__Consigne__: Pouvez-vous reprendre le texte sur la Plate-forme interconfessionnelle du Tchad et poursuivre à partir de sa dernière phrase ?

Du 25 au 28 Novembre 2014 à Ndjamena
A l’invitation de la « Plate-forme Interconfessionnelle du Tchad », La délégation malienne composée de Monseigneur Jean Zerbo, archevêque de Bamako, de l’Imam Mamadou Traoré de l’union des leaders chrétiens et musulmans, du Dr. Youssouf Dembélé secrétaire général de l’Alliances des Eglises évangéliques et du Père Adrien Mamadou Sawadogo, nouveau Directeur de l’IFIC, s’est rendue à Njamena le 24 Novembre 2014 pour prendre part à la : « Journée de prière pour la Paix, la Cohabitation pacifique et la concorde nationale », édition 2014.
Nature et Objectifs de la Plate-forme :
La Plate-forme Interconfessionnelle (PFI) est un regroupement des trois confessions religieuses (L’Eglise catholique au Tchad, le Conseil supérieur des affaires islamiques au Tchad et l’Entente des Eglises et missions évangéliques au Tchad). Elle est née du constat que les religions dans leurs histoires, ont été souvent manipulées par des groupes intégristes pour justifier la guerre, la division et la haine entre les hommes. C’est pourquoi, après avoir mené ensemble avec succès plusieurs activités dans le cadre de la promotion des valeurs susceptibles de promouvoir la Paix et la concorde nationale, la Plate-forme Interconfessionnelle estime que la conviction partagée par les trois confessions religieuses selon laquelle leurs activités culturelles et religieuses ne devraient pas être manipulées pour semer la violence et la division entre les peuples, mais plutôt un acquis à consolider pour la résolution des conflits au niveau national, sous régional et régional.
La Plate-forme entend participer à la formation des leaders religieux et d’opinion pour pacifier les conflits à travers des fora, des ateliers de formation et débats éducatifs basés sur les valeurs religieuses. Elle s’est alors fixé des objectifs principaux et secondaires.
Le premier des objectifs principaux est la formation pratique et efficace aux leaders religieux, et d’opinion afin qu’ils soient artisans de la paix dans les conflits. Le deuxième est de favoriser la coexistence pacifique intra-foi, interconfessionnelle, le respect de différence religieuse, et la collaboration sur des problèmes communs. Et le troisième est de participer au renforcement et au soutien du rôle des femmes, des jeunes dans les efforts de consolidation de la paix.
Parmi les objectifs secondaires figure en premier lieu le dialogue inter-religieux à travers la facilitation d’échanges réguliers des valeurs inter-religieuses dans les médias et lieux de culte et en entreprenant des travaux de réflexion sur les projets innovateurs d’adaptation de services sociaux et publics à leurs modes de vie; en deuxième lieu la sécurité à travers le soutien des efforts de certains pays dans la lutte contre l’insécurité en assurant le partage d’information et de mise en œuvre des recommandations issues de fora et ateliers et aussi en renforçant la coopération régionale en matière d’échange d’informations sécuritaires et de lutte contre l’intégrisme et la violence basée sur la religion. En troisième lieu, la PFI œuvre au développement des pays du sahel en soutenant la collaboration entre les pays de la région, en aidant les pays de la région dans la mobilisation de fonds pour les études de faisabilité et la réalisation de certains projets communs comme l’insertion socio-économique des jeunes et des femmes et enfin en appuyant les efforts nationaux et régionaux pour la préservation et la gestion durable des écosystèmes sahéliens.

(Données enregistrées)
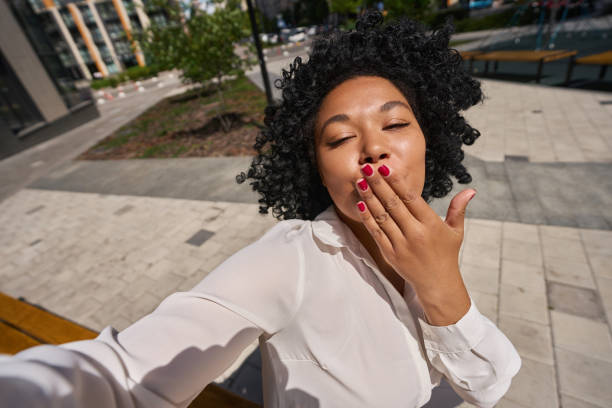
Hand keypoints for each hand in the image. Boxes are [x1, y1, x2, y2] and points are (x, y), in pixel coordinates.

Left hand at [355, 163, 473, 324]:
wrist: (438, 285)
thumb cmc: (447, 255)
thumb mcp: (456, 232)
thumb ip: (458, 209)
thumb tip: (470, 190)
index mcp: (431, 224)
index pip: (411, 198)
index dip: (396, 182)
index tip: (385, 167)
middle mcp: (415, 233)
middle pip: (393, 204)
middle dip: (378, 184)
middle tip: (366, 167)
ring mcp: (401, 244)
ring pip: (382, 216)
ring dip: (369, 198)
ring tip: (359, 181)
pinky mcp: (390, 254)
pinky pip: (376, 232)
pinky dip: (367, 218)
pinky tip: (360, 204)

__Votre réponse__:
Les moyens d’action de la PFI sont les suivants :
Les rencontres d’expériences
Les ateliers de formation et conférences débat
Les sensibilisations au sein de la population
Les émissions radio et télévisées
Les tables rondes.
Genèse et Objectifs de la « Journée de prière pour la paix »
Depuis quelques années, les trois confessions religieuses au Tchad, à savoir l’Eglise Catholique au Tchad, le Conseil Supérieur des Affaires Islamiques (CSAI) au Tchad et l’Entente des Eglises et Missions Evangéliques au Tchad (EEMET), ont organisé ensemble une journée de prière en faveur de la paix au Tchad. Chaque confession religieuse mobilisait ses fidèles pour cette grande rencontre de prière. Cette initiative a plu aux hautes autorités de la République ; car c’est une activité qui a pour but de promouvoir l’unité et la paix. C’est dans cette optique que le Président de la République, chef de l’Etat, a décrété la journée nationale de prière pour la Paix, la Cohabitation pacifique et la Concorde nationale par le décret N°1341 du 17 Novembre 2011. Depuis lors, les confessions religieuses organisent chaque année cette journée pour appeler à la réconciliation, la paix et la justice.
L’objectif de cette journée est de s’adresser à Dieu le créateur en tant que Nation pour implorer la Paix au Tchad; elle vise aussi à sensibiliser les fidèles de ces trois confessions religieuses à l’urgence de la Paix au Tchad, à vulgariser les valeurs susceptibles à la promotion de la Paix, à savoir la tolérance, le dialogue et le respect mutuel prônés par les livres saints; enfin elle vise à faciliter le brassage des fidèles des trois confessions religieuses pour faire tomber certains préjugés. La délégation malienne et les délégations nigérienne, camerounaise et centrafricaine ont pris part aux activités suivantes :
Une conférence à l’intention des femmes sur le thème : « La contribution des femmes dans la consolidation de la Paix au Tchad » le 26 Novembre 2014 à l’Amphithéâtre de la faculté de Médecine.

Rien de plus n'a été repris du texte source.